June 14, 2022
by Whitney Clavin, California Institute of Technology
A new image from NASA's Hubble Space Telescope is brimming with distant galaxies in an assortment of shapes. Some are seen face-on and appear oval or as disks or spirals, while others are seen edge-on and look more like cigars. The new image differs from past views of the same field of galaxies in that it now includes observations made in ultraviolet light.
"Ultraviolet light comes from the most massive stars, which are also the youngest and hottest of stars, and it provides a unique insight into ongoing star formation in galaxies both near and far," says Xin Wang, a postdoctoral scholar at Caltech's IPAC, an astronomy center. Wang presented the results June 14 at the 240th meeting of the American Astronomical Society (AAS) in Pasadena.
Wang and his colleagues, led by Harry Teplitz, a staff scientist at IPAC, used the Hubble Space Telescope to survey ultraviolet light coming from distant galaxies in a collection of different patches of sky known collectively as CANDELS, for Cosmic Assembly Near-infrared Deep Extragalactic Legacy Survey. They surveyed a large portion of the CANDELS fields, covering an amount of sky equivalent to about 60 percent the size of the full moon. In total, the new program, called UVCANDELS, imaged about 140,000 galaxies and amounted to about 10 days of Hubble time.
The result is the largest ultraviolet Hubble survey of distant galaxies to date. The researchers say the images will ultimately help with a mystery dating back to the early chapters of our universe, to an epoch known as reionization. This is when extreme, or high-energy, ultraviolet light from the first stars and galaxies ionized a fog of hydrogen gas, splitting atoms into charged electrons and protons. After the fog burned away, light could travel through the universe unimpeded, bringing an end to the so-called dark ages.
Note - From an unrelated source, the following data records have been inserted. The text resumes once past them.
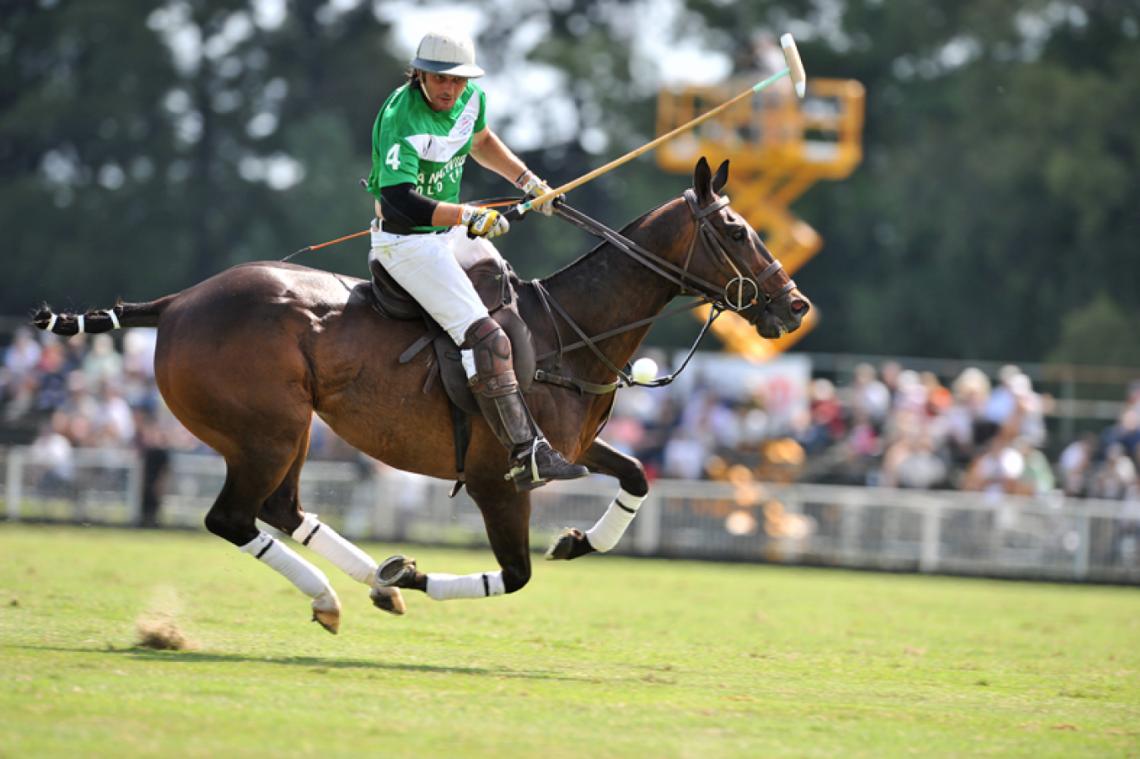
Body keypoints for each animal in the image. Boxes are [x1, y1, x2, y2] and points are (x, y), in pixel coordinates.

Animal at [33, 156, 811, 629]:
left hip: (289, 429)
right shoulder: (502, 477)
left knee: (280, 509)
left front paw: (578, 540)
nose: (795, 306)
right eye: (736, 229)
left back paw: (366, 584)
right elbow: (517, 574)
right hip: (266, 429)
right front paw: (413, 574)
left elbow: (639, 475)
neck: (572, 329)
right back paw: (348, 589)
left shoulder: (571, 449)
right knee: (232, 516)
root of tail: (178, 301)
Exactly how this happened is not clear, but by studying the extreme ultraviolet light emitted by distant galaxies, scientists will gather new clues.
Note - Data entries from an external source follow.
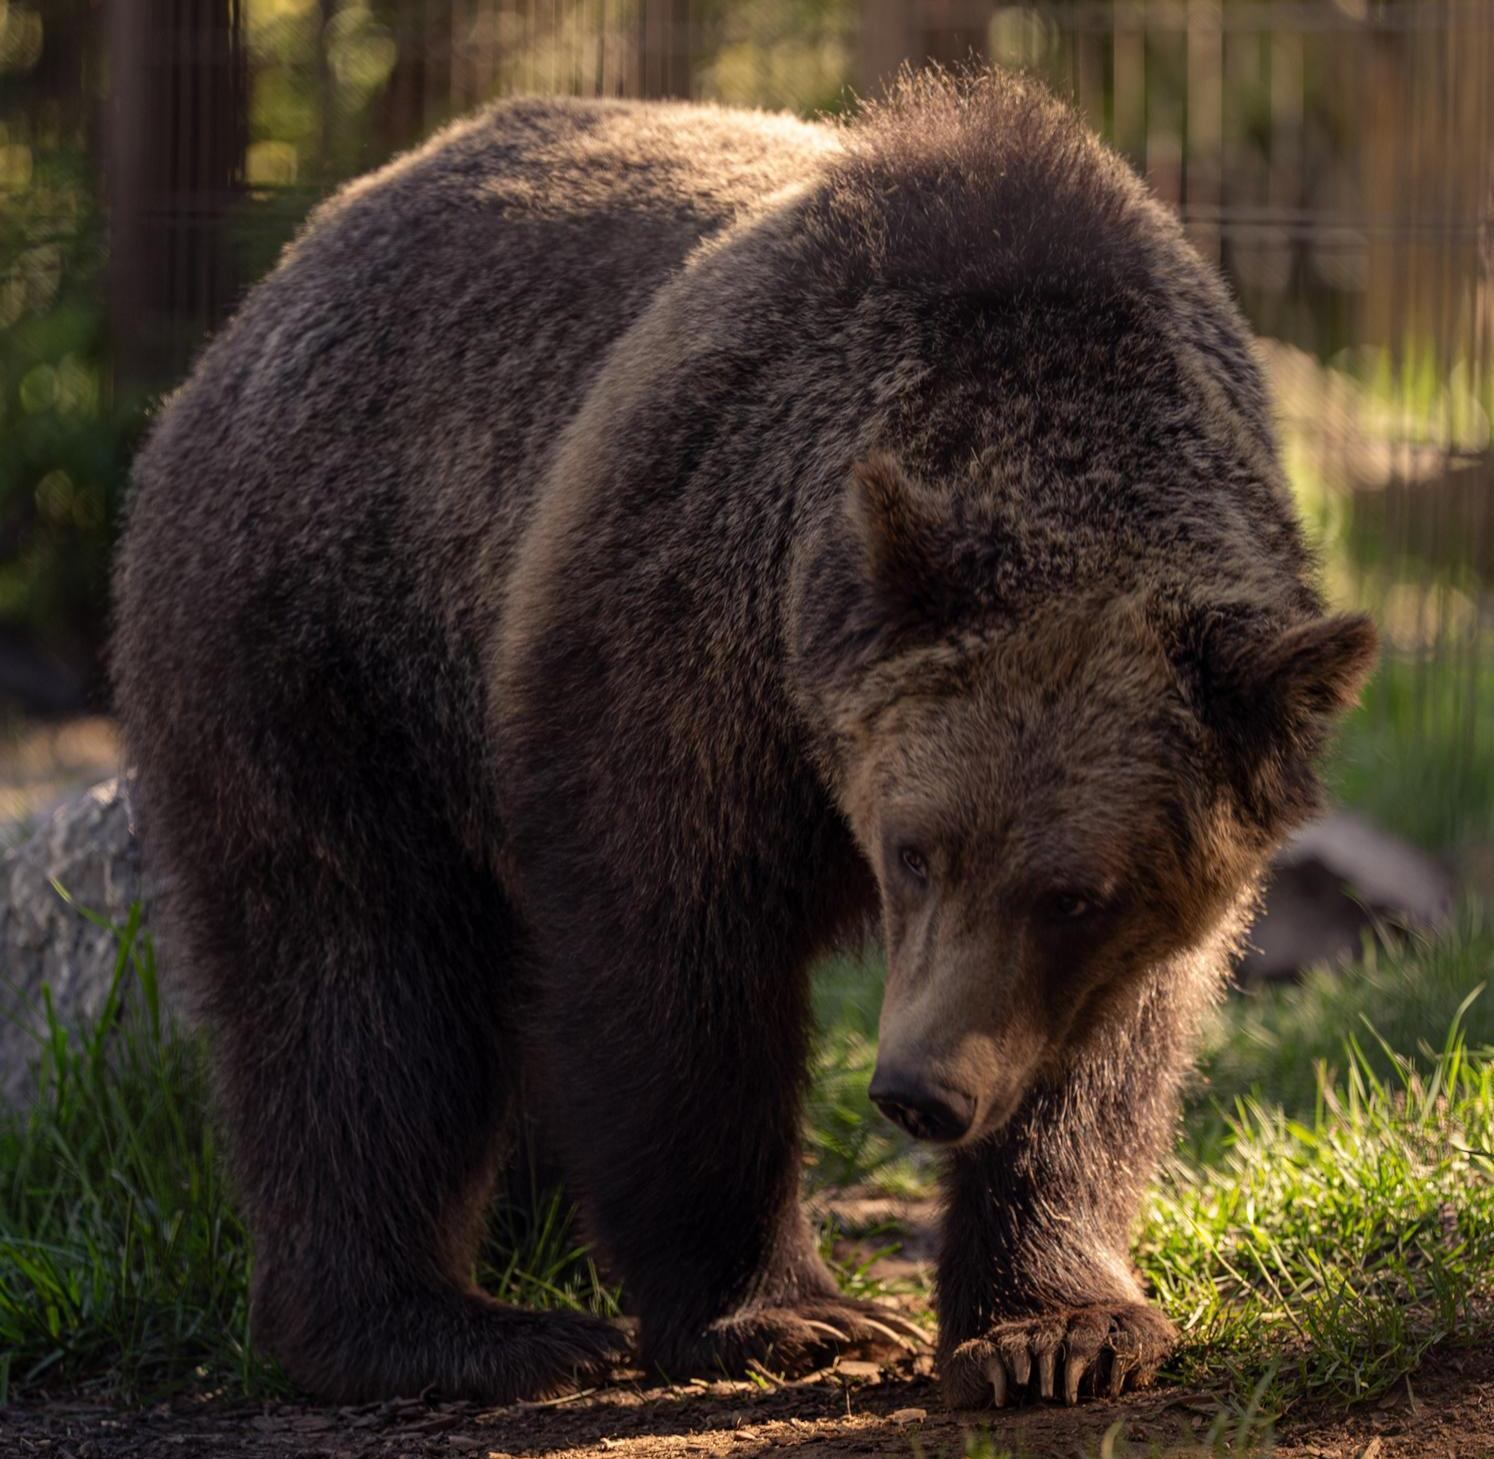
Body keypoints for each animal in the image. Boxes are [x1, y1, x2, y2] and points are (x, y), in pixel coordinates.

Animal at [111, 68, 1377, 1410]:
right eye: (918, 849)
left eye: (1076, 894)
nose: (921, 1092)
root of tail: (289, 266)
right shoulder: (689, 628)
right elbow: (676, 966)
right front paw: (788, 1309)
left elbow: (1102, 1059)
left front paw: (1054, 1327)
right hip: (333, 634)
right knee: (357, 974)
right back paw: (452, 1321)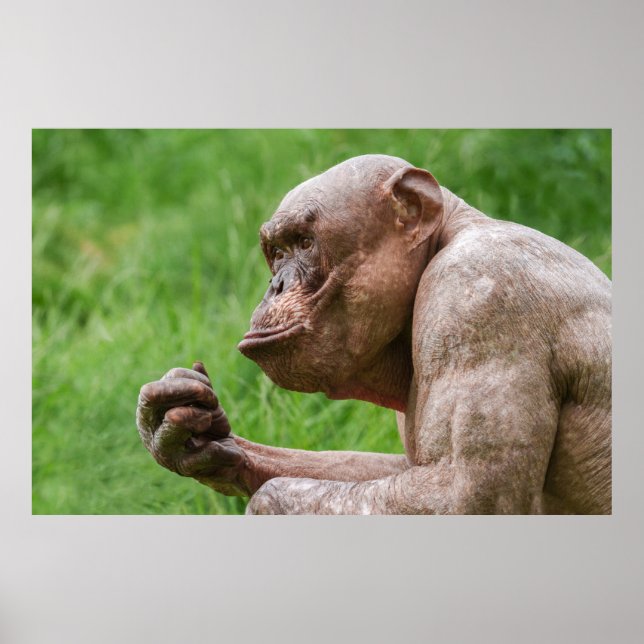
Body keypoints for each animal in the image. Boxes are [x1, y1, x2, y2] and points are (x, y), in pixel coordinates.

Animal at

"We can't see the extreme ultraviolet light coming from the first galaxies because those photons are absorbed before they reach us," says Teplitz. "We look instead at very similar, or analogous, galaxies that are not quite as far away—11 billion light-years instead of more than 13 billion—to try to understand the physical conditions that enabled the first galaxies to cause reionization."